You might be surprised. It’s not uncommon for certain friend/colleague groups to settle on a good first word between their group. Which @graham later clarified that’s what they did here,
The first guess for most people is just to eliminate vowels. And the result can heavily influence that second guess.
On a level of pure randomness, the odds might look astronomical. But Wordle by its very nature eliminates that randomness.
To put it into perspective without getting into the maths, this exact scenario has happened within my friend group quite often, sometimes across more than 3 people.
My brother in law [in USA] and I share the same start word. I don’t think we’ve ever matched each other all the way through the game. I get a huge number if 4’s. R-
My PhD was Applied Maths, not statistics (which I dropped after the first year of my undergraduate degree) so I’m not really qualified to say, but I think calculating such a probability is going to be difficult. It depends how you approach the puzzle and what your thought processes are.
The word ‘lupin’ is interesting and I expect that there are many younger people (or older non-gardeners) who may not even have heard it before.
I think there are too many dependencies to calculate a reasonable probability, so I’d personally just be happy with “great minds think alike”. Or “fools seldom differ”
You’d need to know the number of five letter words with a U in them to determine the probability that you’d both pick the same word at random.
Unfortunately it wouldn’t have been picked truly randomly because neither of you knows all of the five letter words with a U in them, and so neither of you would have picked a word you didn’t know.
So we are left with the set of five letter words containing a U which both of you know. That will give you the probability of both choosing the same one.

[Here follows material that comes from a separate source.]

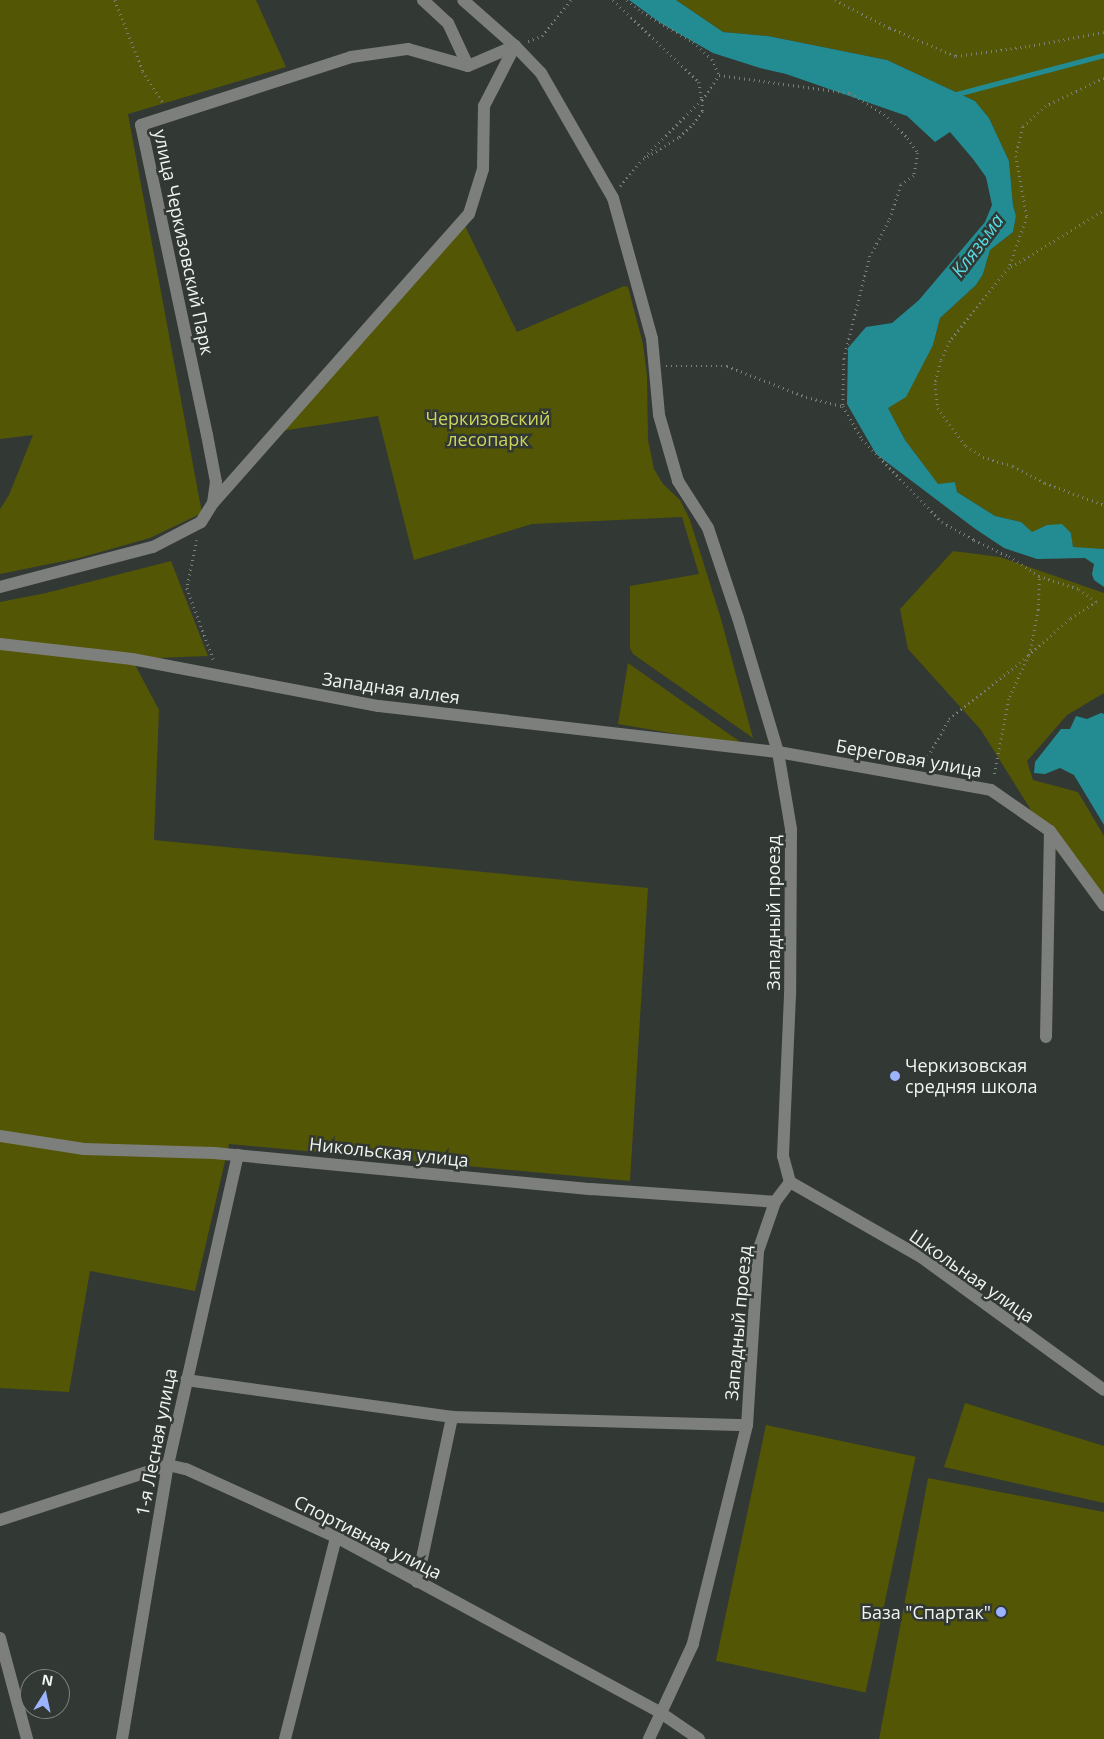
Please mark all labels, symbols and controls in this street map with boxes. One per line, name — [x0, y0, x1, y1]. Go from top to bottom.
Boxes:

Even then, you aren’t choosing at random because you’d both likely be biased towards a word that’s in reasonably common usage.
In short - it’s very difficult with lots of very hard sums to do. And probably a bit more likely than you’d expect.
Wordle has become a bit of a research study in mathematics and data science academia, because it is quite fascinating.
I don’t think anyone has specifically tried to tackle this problem (yet), but we do now know that the human approach to the Wordle problem (eliminating as many vowels as you can first with words like audio and adieu) is flawed, and that machine learning algorithms are much better than we are.
According to information theory, soare is the best word to start, and is probably the one humans should play. But we also know from extensive machine learning testing that crane is the objective best starting word. But humans shouldn’t play it, because the word you play after is very dependant on the result of the first word, and humans aren’t going to be able to identify the best second word as well as a trained computer can.
I’m not going to test it, but my hypothesis for this scenario would be that successive same word guess between two friends who play the same starting word have an increasingly higher probability of being an identical guess.
That first guess eliminates a lot of randomness. Two friends are likely to have a pretty similar vocabulary range. They’re both probably going to use a word with U in the second guess but not in the fourth slot, along with an I or an O. There’s going to be a much smaller word pool to choose from once you factor these things into that second guess. Assuming they both have the same strategy to solving the Wordle (which is the case here) we repeat for the third and fourth too.
You always choose the same first word, so that one was guaranteed.
According to this, there were only 129 options for your second word.
129 words
chuck
chump
chunk
churn
cluck
clump
clung
couch
cough
could
count
court
crump
cumin
curio
curly
curry
curvy
dough
druid
drunk
duchy
dully
dummy
dumpy
dutch
fluff
fluid
flung
flunk
found
fruit
fully
fungi
funky
funny
furor
furry
fuzzy
gourd
gruff
grunt
guild
guilt
gulch
gully
gummy
guppy
hound
humid
humor
humph
hunch
hunky
hurry
hutch
juicy
jumpy
junto
juror
lucid
lucky
lumpy
lunch
lurch
lurid
moult
mound
mount
mourn
mouth
mucky
muddy
mulch
mummy
munch
murky
nutty
ought
outdo
outgo
pluck
plump
plunk
pouch
pound
pouty
pudgy
puffy
pulpy
punch
pupil
puppy
putty
quick
quill
quilt
quirk
quoth
rough
round
ruddy
rumor
thump
touch
tough
truck
truly
trump
trunk
truth
tulip
tumor
tunic
tutor
undid
unfit
unify
union
unity
unlit
until
unzip
Then there were only 4 words.
4 words
pupil
tulip
unlit
until
Then you were down to 2.
2 words
unlit
until
Then there was only one option left.
So that’s a 1 in (1 x 129 x 4 x 2 x 1), or 1 in 1,000.
There are some assumptions in that, like you choose from all words equally, which I’m sure isn’t true. And that 1,000 chance might be wildly different with different starting words and different answers - it won’t be 1,000 every day.